The ETI Act defines the term “monthly remuneration” as “the amount paid or payable…in respect of that month” clearly conceives of the fact that it may be an amount “paid or payable” to an employee. In Singh v Commissioner, South African Revenue Service, the meaning of “payable” was considered in the context of the Value-Added Tax, 1991 (VAT Act), and it noted that the word can mean “(a) that which is due or must be paid, or (b) that which may be paid or may have to be paid... The sense of (a) … a present liability – due and payable – ... (b) ... a future or contingent liability”. In the context of the VAT Act the term “payable”, in distinguishing it from “due”, was held that it must be given the meaning of a “future or contingent liability”. CSARS contended that from the definition of “monthly remuneration” in the ETI Act, the definition of “remuneration” in the Fourth Schedule of the Income Tax Act should be considered, which refers to “paid” in contra-distinction to “due”, the word “payable” means that the employer has an unconditional liability to pay remuneration for services rendered by the employee. CSARS argued that since the determination of the wage paid to the employee is done on a monthly basis, the employer is required to comply with the wage regulating measures for each month in which the ETI is claimed, and that the ETI Act does not provide for a retrospective application of the payment of a minimum wage. However, as an accrued right to remuneration is a right to remuneration which is not paid but is payable, the ETI Act expressly contemplated retrospective payment of wages.

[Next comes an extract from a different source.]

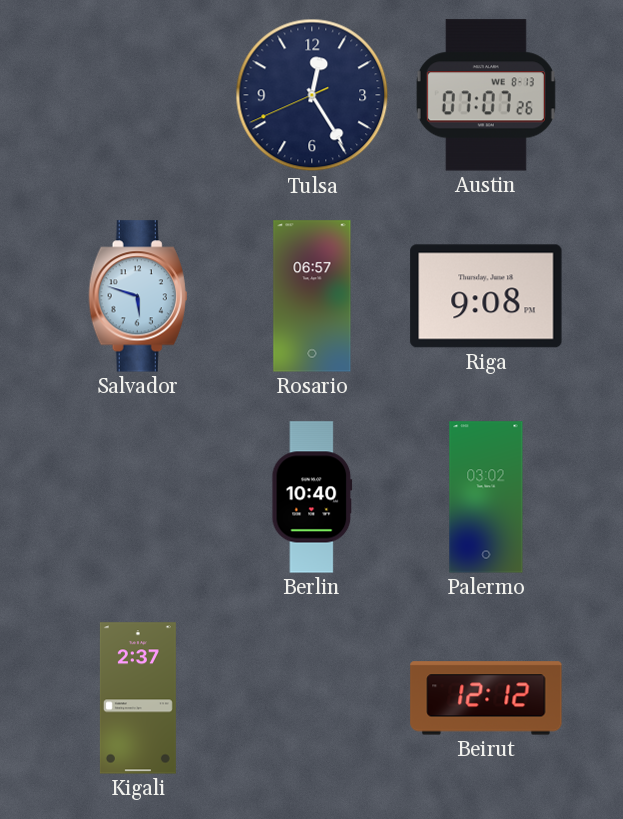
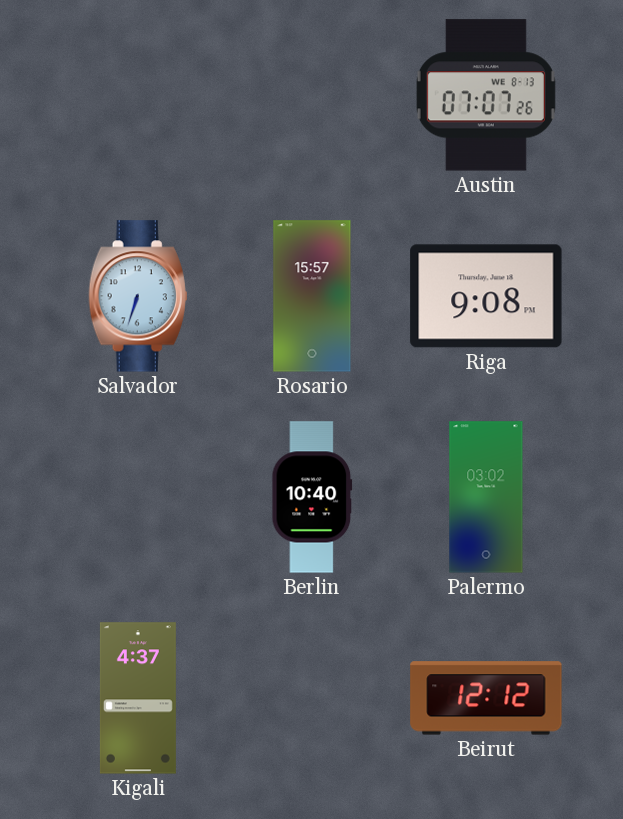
Tulsa: 12:24 -> none
Salvador: 5:48 -> 6:33
Rosario: 06:57 -> 15:57
Kigali: 2:37 -> 4:37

The Tax Court found that the collective agreement was “applicable to the employer” and that the taxpayer voluntarily extended it to non-trade union members. And, although the agreement was entered into by the trade union on behalf of its members, the taxpayer could extend its terms to all employees whether members of the trade union or not. The Tax Court, as a result, found in favour of the taxpayer that CSARS’ refusal to allow the ETI deduction for non-trade union employees was without merit. The Tax Court then considered whether the taxpayer was entitled to claim the ETI in respect of employees who had taken unpaid leave or who had not been employed for a full calendar month, the relevant starting point being the definition of “monthly remuneration” in the ETI Act which applied at the time that the assessments were made. The ETI Act definition of monthly remuneration was amended (effective 1 March 2017) and now provides that (a) where an employer employs and pays remuneration to a qualifying employee for at least 160 hours in a month, means the amount paid or payable to the qualifying employee by the employer in respect of a month; or (b) where an employer employs a qualifying employee and pays remuneration to that employee for less than 160 hours in a month, means an amount calculated in terms of section 7(5). The reference to “in respect of a month” contained in “qualifying employee in respect of a month” is one of the factors that assist with the determination of whether an employee is a “qualifying employee”, given the earnings threshold imposed to qualify for the ETI for an employee. This requires a calculation of remuneration which would notionally have been earned by the employee if a full month had been worked. The ETI applies to employees who have not worked a full calendar month if their remuneration, had they notionally have done so, fell within the prescribed ETI threshold. Then it would be permissible to claim the ETI based on a pro-rated basis of the days actually worked.


This was a victory for the taxpayer on the ETI, and the Tax Court rightfully so held in favour of the taxpayer. Although not specifically addressed by this extract of Case 14426, the substance of ETI structures need to be considered very carefully to ensure full compliance with the law.